• [GOAL]:
Set out the data from its start through the line containing "line at (194, 557): solid -> dashed" as a JSON list of strings, one string per line, leaving out any blank lines.

• [PROVIDED INFORMATION]:

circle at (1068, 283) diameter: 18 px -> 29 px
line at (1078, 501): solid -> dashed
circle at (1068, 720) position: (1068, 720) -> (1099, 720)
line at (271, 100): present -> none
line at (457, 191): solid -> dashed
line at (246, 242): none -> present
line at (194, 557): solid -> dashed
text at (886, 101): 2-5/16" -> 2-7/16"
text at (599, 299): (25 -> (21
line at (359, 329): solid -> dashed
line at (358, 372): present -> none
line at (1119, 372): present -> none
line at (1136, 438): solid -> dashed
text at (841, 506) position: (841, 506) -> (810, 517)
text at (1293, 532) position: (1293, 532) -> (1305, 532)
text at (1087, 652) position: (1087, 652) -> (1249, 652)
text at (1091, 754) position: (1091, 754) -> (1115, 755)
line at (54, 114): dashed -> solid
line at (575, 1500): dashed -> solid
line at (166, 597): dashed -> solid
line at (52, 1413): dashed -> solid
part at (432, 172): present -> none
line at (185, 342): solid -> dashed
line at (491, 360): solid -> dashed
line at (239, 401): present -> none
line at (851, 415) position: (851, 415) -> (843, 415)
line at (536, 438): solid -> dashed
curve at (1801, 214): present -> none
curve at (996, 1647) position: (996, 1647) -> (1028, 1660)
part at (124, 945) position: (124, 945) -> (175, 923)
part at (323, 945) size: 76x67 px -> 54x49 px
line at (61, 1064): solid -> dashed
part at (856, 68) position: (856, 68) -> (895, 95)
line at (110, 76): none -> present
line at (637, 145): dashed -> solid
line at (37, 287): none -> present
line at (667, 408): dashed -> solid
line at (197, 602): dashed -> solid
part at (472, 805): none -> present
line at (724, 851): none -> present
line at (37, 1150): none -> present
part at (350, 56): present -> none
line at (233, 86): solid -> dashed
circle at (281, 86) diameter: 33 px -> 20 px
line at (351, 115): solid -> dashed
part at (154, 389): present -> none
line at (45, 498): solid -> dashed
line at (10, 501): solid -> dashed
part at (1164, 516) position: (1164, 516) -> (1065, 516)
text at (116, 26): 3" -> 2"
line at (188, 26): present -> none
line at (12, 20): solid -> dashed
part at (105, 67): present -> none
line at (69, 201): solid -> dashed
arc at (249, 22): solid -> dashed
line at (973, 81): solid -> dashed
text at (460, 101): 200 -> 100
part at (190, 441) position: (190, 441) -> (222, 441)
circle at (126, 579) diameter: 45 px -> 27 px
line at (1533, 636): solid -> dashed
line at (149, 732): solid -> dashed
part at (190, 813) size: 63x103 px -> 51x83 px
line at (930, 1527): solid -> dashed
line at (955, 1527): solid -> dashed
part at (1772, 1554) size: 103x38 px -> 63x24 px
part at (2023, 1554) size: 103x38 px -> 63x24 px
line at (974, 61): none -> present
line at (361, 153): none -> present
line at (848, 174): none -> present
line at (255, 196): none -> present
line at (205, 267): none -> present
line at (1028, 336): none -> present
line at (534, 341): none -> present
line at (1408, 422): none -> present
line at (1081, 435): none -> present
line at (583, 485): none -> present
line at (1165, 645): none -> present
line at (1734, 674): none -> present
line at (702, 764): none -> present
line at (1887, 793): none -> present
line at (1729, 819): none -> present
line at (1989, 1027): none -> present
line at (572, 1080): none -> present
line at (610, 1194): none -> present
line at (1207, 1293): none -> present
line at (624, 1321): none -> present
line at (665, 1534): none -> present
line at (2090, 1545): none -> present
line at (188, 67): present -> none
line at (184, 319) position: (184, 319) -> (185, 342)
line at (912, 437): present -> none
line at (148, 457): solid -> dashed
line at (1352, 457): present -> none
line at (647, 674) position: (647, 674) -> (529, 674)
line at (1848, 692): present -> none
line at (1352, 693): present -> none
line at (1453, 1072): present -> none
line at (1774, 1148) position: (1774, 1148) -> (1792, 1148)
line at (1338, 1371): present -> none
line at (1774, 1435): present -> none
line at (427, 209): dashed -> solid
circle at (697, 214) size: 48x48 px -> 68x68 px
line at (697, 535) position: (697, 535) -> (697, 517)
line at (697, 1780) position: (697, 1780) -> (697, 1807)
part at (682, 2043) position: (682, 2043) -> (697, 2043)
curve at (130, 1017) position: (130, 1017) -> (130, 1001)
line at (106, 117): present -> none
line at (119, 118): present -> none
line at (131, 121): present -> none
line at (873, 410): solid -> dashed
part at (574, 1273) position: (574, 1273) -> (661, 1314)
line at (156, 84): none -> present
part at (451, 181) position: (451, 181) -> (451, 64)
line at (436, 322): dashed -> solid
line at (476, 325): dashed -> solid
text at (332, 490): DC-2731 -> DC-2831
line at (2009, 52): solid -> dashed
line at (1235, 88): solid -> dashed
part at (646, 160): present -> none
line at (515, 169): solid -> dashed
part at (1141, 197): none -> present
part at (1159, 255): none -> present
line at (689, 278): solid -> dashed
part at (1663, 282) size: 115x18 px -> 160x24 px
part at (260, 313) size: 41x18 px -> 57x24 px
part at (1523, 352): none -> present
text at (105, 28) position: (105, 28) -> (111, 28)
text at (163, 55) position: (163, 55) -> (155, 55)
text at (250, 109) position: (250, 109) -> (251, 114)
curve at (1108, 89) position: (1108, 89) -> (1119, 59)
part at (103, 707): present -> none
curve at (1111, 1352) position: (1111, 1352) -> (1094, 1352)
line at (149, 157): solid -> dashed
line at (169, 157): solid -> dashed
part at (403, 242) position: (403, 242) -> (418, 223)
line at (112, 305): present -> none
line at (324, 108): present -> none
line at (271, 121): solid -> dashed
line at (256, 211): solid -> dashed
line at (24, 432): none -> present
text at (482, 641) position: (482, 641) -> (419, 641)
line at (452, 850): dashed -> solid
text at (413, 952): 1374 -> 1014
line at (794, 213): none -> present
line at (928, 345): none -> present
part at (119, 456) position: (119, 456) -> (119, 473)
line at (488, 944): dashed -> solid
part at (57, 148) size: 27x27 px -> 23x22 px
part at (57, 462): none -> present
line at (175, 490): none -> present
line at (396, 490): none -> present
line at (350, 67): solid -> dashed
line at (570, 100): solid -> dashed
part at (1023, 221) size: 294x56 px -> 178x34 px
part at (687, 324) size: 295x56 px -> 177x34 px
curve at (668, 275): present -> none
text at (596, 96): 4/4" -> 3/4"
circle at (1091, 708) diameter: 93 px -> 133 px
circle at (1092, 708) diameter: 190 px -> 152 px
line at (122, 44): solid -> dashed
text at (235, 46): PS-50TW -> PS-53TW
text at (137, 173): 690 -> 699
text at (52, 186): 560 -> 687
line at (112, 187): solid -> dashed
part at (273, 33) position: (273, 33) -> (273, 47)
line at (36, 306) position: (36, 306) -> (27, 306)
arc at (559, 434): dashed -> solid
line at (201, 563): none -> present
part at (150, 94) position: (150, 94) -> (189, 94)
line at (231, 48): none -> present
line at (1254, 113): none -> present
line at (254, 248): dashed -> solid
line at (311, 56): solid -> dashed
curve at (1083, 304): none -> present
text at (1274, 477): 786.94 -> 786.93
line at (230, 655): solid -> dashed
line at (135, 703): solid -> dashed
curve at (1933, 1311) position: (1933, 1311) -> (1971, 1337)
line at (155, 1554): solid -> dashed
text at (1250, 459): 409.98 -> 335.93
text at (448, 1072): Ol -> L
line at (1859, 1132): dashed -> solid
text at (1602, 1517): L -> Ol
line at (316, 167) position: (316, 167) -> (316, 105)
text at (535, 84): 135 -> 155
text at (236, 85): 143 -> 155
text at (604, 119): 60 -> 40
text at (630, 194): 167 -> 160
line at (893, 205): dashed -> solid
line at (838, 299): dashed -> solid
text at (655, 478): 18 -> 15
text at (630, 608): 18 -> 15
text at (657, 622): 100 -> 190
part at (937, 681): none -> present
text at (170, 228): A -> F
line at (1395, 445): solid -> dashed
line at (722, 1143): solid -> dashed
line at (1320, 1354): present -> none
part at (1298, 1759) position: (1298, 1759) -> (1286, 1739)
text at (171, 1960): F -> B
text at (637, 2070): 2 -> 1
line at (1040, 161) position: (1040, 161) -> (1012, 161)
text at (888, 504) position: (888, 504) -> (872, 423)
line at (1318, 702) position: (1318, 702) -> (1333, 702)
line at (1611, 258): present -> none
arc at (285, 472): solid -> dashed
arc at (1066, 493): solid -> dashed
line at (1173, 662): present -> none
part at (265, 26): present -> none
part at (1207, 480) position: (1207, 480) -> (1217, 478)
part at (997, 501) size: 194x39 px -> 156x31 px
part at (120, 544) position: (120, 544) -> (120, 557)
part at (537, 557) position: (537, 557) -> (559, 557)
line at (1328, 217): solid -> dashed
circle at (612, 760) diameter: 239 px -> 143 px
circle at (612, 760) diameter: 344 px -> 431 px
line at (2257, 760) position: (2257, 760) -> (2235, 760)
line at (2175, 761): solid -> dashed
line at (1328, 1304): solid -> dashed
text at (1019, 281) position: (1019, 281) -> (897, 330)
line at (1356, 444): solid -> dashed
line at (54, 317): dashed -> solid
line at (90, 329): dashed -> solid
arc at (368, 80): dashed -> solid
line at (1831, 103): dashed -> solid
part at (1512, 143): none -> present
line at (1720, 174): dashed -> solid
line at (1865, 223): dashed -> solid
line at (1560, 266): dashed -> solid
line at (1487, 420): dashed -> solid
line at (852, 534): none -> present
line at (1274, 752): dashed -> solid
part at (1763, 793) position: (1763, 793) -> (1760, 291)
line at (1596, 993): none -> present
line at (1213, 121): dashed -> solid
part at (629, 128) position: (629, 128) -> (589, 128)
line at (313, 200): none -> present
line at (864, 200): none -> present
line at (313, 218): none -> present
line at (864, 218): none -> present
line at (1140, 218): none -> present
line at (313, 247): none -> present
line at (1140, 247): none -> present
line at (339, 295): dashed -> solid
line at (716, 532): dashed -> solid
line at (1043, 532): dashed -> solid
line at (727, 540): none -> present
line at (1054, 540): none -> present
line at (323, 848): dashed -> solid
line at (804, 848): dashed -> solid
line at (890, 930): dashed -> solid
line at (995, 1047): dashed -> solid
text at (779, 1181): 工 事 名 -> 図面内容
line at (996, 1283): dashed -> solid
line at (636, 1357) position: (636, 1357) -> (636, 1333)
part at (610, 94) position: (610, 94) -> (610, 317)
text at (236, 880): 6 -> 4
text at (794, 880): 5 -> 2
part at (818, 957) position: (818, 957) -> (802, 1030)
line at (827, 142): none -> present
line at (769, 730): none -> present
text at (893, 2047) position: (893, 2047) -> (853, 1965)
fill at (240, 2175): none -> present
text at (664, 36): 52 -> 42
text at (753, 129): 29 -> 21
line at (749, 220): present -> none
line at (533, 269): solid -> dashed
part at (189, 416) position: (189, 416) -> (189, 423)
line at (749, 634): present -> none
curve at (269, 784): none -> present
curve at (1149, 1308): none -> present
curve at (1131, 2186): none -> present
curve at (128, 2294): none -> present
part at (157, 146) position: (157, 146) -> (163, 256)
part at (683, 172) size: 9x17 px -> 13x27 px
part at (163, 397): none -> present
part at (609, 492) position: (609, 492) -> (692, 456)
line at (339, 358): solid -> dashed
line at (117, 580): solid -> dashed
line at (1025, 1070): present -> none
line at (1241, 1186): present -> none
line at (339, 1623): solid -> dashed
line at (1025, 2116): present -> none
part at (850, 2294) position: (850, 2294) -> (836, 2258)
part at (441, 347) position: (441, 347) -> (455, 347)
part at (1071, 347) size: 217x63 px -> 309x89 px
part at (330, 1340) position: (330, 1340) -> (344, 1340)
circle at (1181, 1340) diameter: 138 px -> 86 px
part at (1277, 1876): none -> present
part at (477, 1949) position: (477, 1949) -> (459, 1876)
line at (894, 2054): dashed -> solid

• [RESPONSE TO THE TASK]:
[
  "circle at (1068, 283) diameter: 18 px -> 29 px",
  "line at (1078, 501): solid -> dashed",
  "circle at (1068, 720) position: (1068, 720) -> (1099, 720)",
  "line at (271, 100): present -> none",
  "line at (457, 191): solid -> dashed",
  "line at (246, 242): none -> present",
  "line at (194, 557): solid -> dashed"
]